# Need to buy a GOOD small gun safe/lock box????



## bobiam (Feb 5, 2014)

For 3 handguns, I want to buy safe or secure box for gun storage at home. No children here. Just don't want to arrive home and learn that the burglar already has armed himself with MY guns. 

Independent reviews have shown that anything under $300 can be opened with a penknife and paperclip in a min or so. I'm new to handguns....puzzled by this.

What works for you????


----------



## paratrooper (Feb 1, 2012)

I've seen some relatively small safes at Harbor Freight for under $300.00

Costco also sells safes of different sizes at reasonable prices. If you buy something too small / light-weight, you're gonna need to bolt it down to something, to insure it stays there. 

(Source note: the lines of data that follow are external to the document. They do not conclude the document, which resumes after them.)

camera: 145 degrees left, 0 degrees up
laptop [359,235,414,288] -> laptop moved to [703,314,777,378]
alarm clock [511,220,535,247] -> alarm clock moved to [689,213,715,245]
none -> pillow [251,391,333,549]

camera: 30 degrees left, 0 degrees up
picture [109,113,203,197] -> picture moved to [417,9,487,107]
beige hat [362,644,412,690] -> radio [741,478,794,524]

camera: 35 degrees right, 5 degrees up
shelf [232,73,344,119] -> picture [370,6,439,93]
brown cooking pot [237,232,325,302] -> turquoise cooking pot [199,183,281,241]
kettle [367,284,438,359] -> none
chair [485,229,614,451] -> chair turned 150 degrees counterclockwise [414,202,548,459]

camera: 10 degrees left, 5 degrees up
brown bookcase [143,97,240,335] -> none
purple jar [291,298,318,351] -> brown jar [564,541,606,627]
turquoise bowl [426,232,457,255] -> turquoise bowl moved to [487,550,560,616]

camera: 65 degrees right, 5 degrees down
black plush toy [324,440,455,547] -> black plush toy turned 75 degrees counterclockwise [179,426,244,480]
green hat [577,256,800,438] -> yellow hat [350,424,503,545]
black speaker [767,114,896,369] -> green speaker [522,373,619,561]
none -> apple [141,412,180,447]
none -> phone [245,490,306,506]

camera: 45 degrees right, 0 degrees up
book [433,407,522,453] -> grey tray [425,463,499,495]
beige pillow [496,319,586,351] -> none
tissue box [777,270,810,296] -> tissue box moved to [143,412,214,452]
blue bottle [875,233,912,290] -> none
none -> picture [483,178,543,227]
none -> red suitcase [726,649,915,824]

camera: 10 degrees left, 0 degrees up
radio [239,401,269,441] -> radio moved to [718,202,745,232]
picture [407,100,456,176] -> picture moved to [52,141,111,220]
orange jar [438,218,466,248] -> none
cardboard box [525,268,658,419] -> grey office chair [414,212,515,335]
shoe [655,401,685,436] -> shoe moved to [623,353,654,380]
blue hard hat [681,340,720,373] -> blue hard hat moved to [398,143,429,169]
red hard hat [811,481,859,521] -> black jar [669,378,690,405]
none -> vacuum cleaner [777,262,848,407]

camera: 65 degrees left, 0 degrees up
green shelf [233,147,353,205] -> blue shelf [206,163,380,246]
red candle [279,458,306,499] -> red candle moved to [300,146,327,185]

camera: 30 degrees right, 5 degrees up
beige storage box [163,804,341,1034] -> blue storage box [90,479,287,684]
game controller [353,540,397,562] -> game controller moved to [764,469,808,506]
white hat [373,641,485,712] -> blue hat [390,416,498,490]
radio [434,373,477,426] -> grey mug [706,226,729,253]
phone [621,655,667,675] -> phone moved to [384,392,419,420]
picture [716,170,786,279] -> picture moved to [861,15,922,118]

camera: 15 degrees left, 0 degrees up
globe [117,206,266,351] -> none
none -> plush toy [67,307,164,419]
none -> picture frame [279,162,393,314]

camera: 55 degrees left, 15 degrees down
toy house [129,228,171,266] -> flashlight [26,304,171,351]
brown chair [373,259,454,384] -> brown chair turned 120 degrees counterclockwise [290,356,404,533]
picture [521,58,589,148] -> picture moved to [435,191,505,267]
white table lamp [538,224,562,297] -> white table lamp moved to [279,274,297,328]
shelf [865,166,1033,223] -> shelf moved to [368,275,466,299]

Do your research. There's plenty out there in your price range.


----------



## bobiam (Feb 5, 2014)

This video is what scares me. Worth watching.... Most of the people that review items on YouTube etc and merely presenting the item, not testing or rating it based on knowledge, but this guy is good!!!
DETAILED ANALYZE OF STACK-ON GUN SAFES BY SECURITY LABS.wmv - YouTube


----------



## Dignan (Jan 17, 2014)

Hi,

I just bought a Fort Knox Original Pistol Safe for $176 shipped from AG English. Far and away the best bang for the buck. 10 ga steel, Kaba Simplex lock....sure any safe can be cracked but the trick is keeping the smash and dash or typical burglar out of it. There is no easy quick way into this pistol safe

Large enough for 4 1911's and some rounds. Made in USA. 

HTH


----------



## bobiam (Feb 5, 2014)

Dignan said:


> Hi,
> 
> I just bought a Fort Knox Original Pistol Safe for $176 shipped from AG English. Far and away the best bang for the buck. 10 ga steel, Kaba Simplex lock....sure any safe can be cracked but the trick is keeping the smash and dash or typical burglar out of it. There is no easy quick way into this pistol safe
> 
> ...


Thanks.... I did a little research and although I cannot endorse the box or lock it does appear to be better than the rest. Check out GUN SAFES "THE TRUTH" weaponseducation - YouTube . At the 22 min mark the vid starts talking about this product. I might be buying one of these.


----------



## PCSOguy (Jan 11, 2014)

If you live close to a Bass Pro Shops or Cabelas I'd look there. The Bass Pro that's close to me has some good lock-box style safes. Also you could look on Amazon, but just be sure to read up on the seller to make sure that they are legit. That's where I've been looking because I'm in the same boat you are.


----------